Only one span of the material below is wanted. Output it exactly, from the line with "- garment [117,771,363,1016]" through the line with "Lens: 73.9° across the image width.", without any pictures.

----- Provided information -----

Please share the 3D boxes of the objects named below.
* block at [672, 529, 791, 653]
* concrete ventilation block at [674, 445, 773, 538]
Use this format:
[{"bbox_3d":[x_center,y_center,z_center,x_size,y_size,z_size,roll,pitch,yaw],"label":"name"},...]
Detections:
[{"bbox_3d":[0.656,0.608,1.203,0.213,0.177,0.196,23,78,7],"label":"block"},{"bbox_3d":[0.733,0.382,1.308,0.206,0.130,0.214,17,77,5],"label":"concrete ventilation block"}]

-----
----- Provided information -----

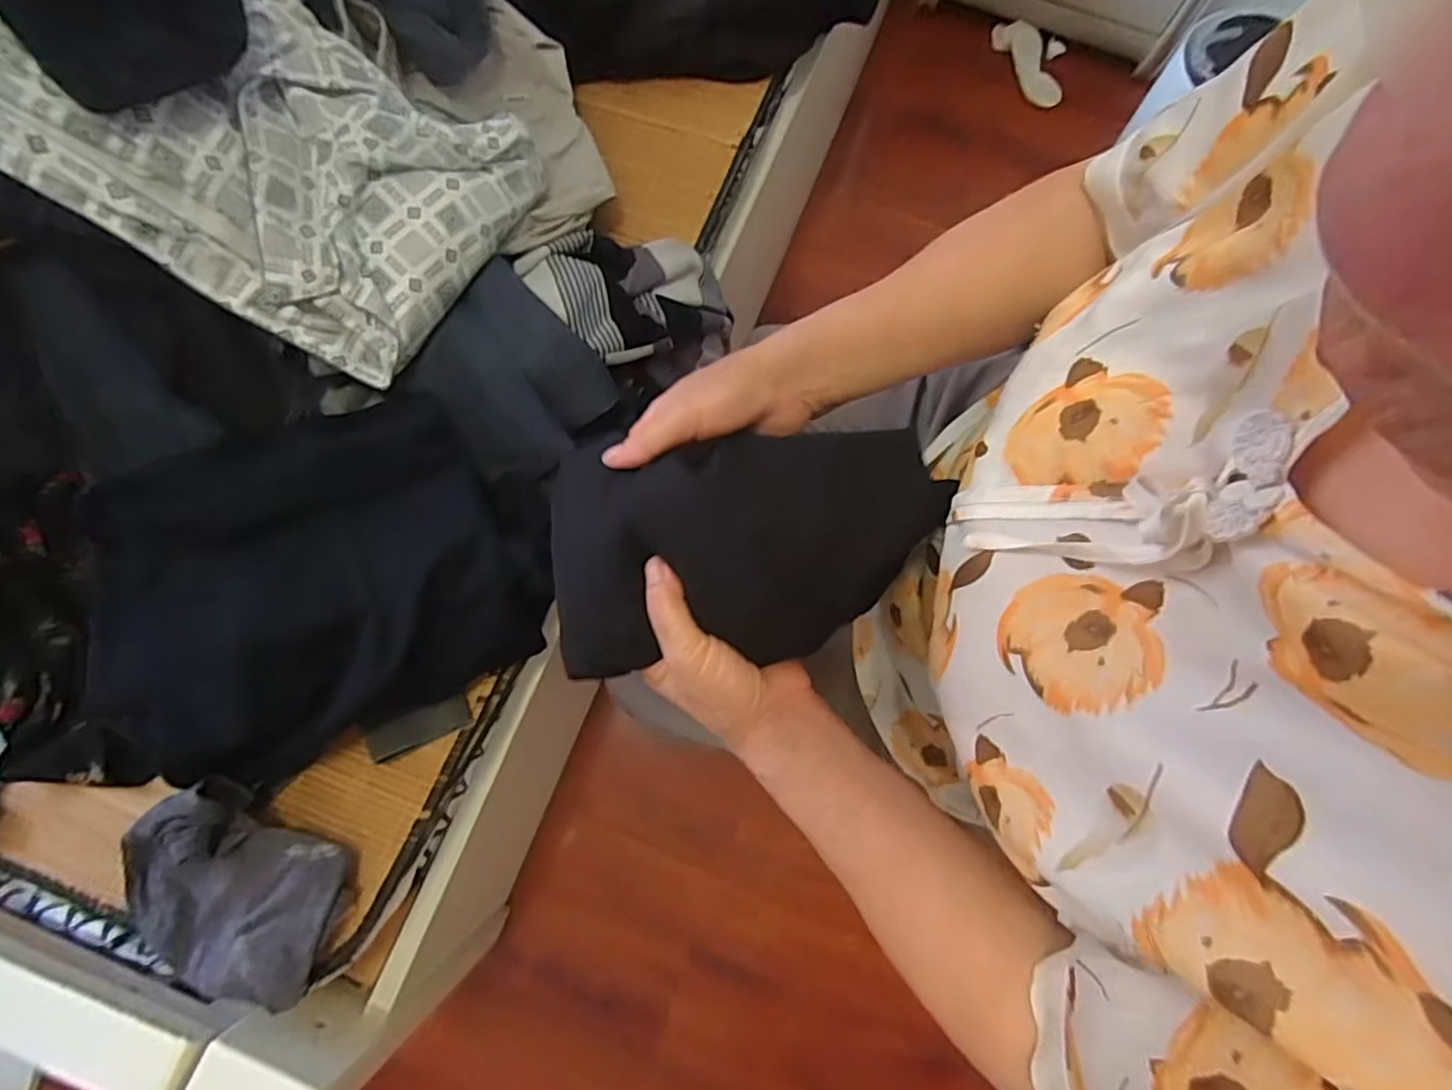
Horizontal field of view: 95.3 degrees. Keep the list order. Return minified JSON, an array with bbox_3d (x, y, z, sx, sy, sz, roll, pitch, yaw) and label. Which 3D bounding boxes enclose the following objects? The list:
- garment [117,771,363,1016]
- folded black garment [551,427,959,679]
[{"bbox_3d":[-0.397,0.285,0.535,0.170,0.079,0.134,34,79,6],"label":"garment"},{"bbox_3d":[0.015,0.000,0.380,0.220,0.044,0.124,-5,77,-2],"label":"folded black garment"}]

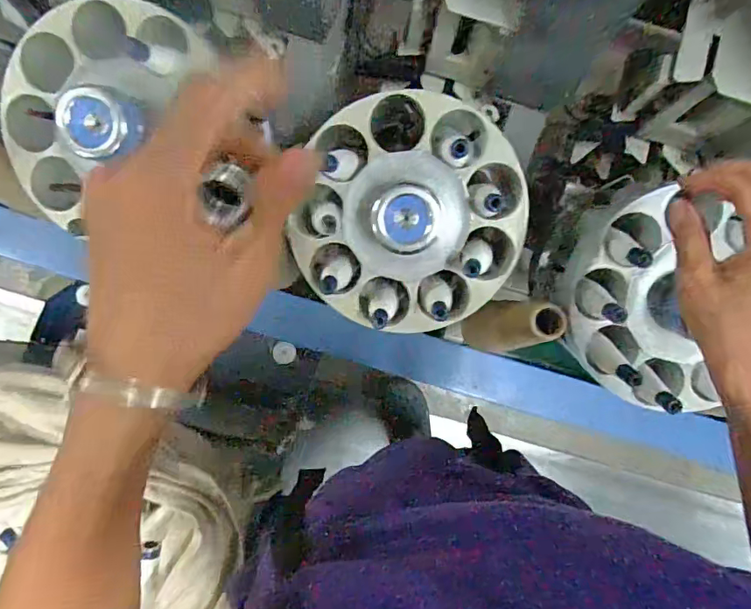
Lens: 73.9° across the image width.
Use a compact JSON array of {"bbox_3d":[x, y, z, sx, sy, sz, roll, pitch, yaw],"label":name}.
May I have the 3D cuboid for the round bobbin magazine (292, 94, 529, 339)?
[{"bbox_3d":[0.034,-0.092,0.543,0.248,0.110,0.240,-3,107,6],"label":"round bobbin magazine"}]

-----
----- Provided information -----

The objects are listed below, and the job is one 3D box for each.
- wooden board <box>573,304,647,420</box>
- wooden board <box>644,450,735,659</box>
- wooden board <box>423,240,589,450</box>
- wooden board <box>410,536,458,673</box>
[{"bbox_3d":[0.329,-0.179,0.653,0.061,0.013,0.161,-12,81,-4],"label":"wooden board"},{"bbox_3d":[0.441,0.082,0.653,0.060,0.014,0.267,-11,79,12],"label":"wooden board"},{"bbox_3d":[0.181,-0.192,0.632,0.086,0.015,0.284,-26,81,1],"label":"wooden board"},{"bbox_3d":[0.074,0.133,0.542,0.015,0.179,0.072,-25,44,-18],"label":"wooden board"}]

-----

Task answer ->
- garment [117,771,363,1016]
- folded black garment [551,427,959,679]
[{"bbox_3d":[-0.397,0.285,0.535,0.170,0.079,0.134,34,79,6],"label":"garment"},{"bbox_3d":[0.015,0.000,0.380,0.220,0.044,0.124,-5,77,-2],"label":"folded black garment"}]

Lens: 73.9° across the image width.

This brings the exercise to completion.